Back in 2014, however, the researchers released results from a simulation that predicted that powerful solar storms would result in regolith in the permanently shadowed regions of the moon accumulating charge within the two layers until an explosion is released. Think miniature lightning strikes.
Because the moon's permanently shadowed regions are so frigid, the regolith turns into a poor electricity conductor, which is expected to release built-up charge slowly during powerful solar storms to prevent destructive effects associated with sudden discharges of electricity.
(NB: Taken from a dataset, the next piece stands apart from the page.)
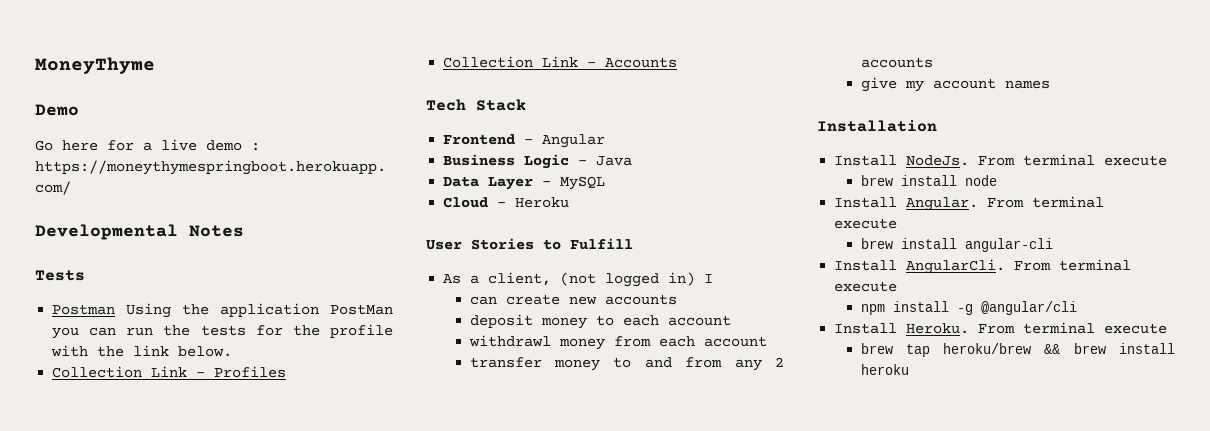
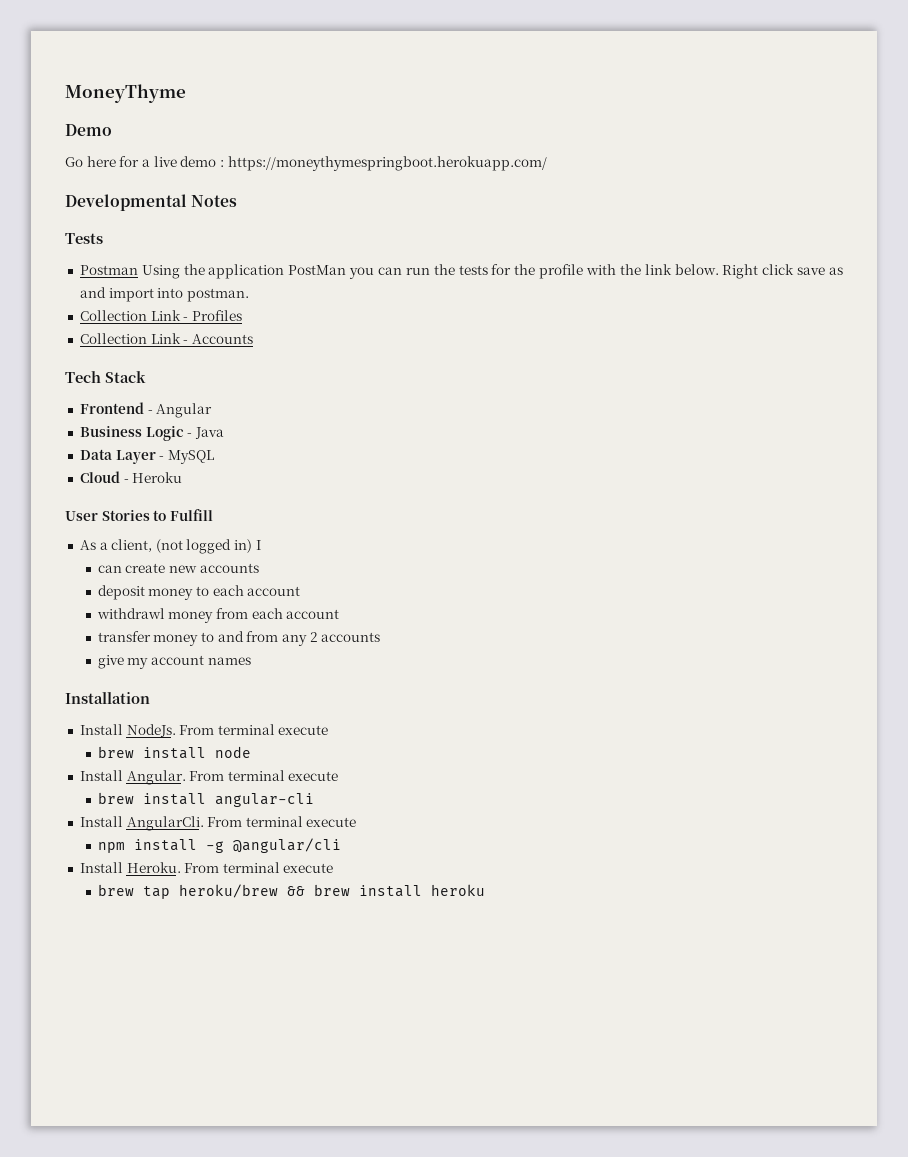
(233, 351) none -> [722,264,843,279] [79,287,249,302] Right click save as and import into postman.

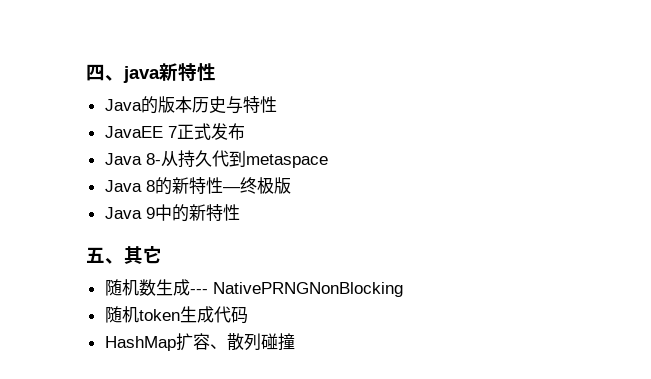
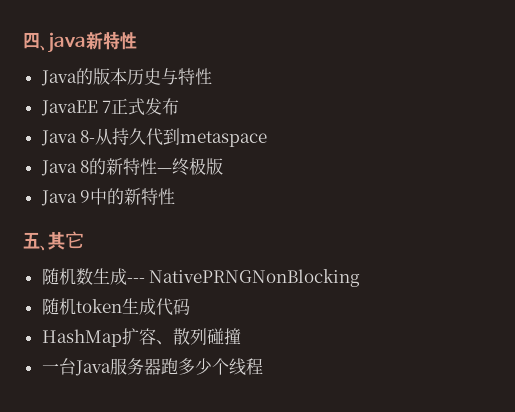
(295, 342) none -> [41,358,263,376] // 一台Java服务器跑多少个线程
According to the researchers, this strain to the regolith can alter it.
"[E]lectrostatic discharges can occur in any poorly conducting (dielectric) material exposed to intense space radiation," explained Timothy Stubbs, saying the process is not completely new to space science and is actually the main reason behind anomalies in spacecrafts.
In fact, the researchers' analysis was based on their experience of a spacecraft anomaly. Using sample analysis and spacecraft studies from the Apollo lunar missions, the researchers figured out the frequency at which large solar storms occur. They were also able to estimate that the regolith's top millimeter will be buried after about 1 million years because of meteoroid impacts, making it too deep to be affected by solar storm electric charging.
Additionally, energy deposited by dielectric breakdown and meteoroid impacts driven by solar storms over a period of million years will be released in such a way that the regolith will be altered with similar severity.
Future Lunar Research
The next step for the researchers is to find proof of dielectric breakdown in permanently shadowed regions of the moon and to determine if it also occurs in other lunar areas. There's already evidence that soil in permanently shadowed regions are "fluffier" or more porous, which may be expected if an area experiences blasts, but the researchers have yet to confirm what's behind the soil breakdown.
To get the answers they need, the researchers are working with scientists from the Johns Hopkins University Applied Physics Laboratory.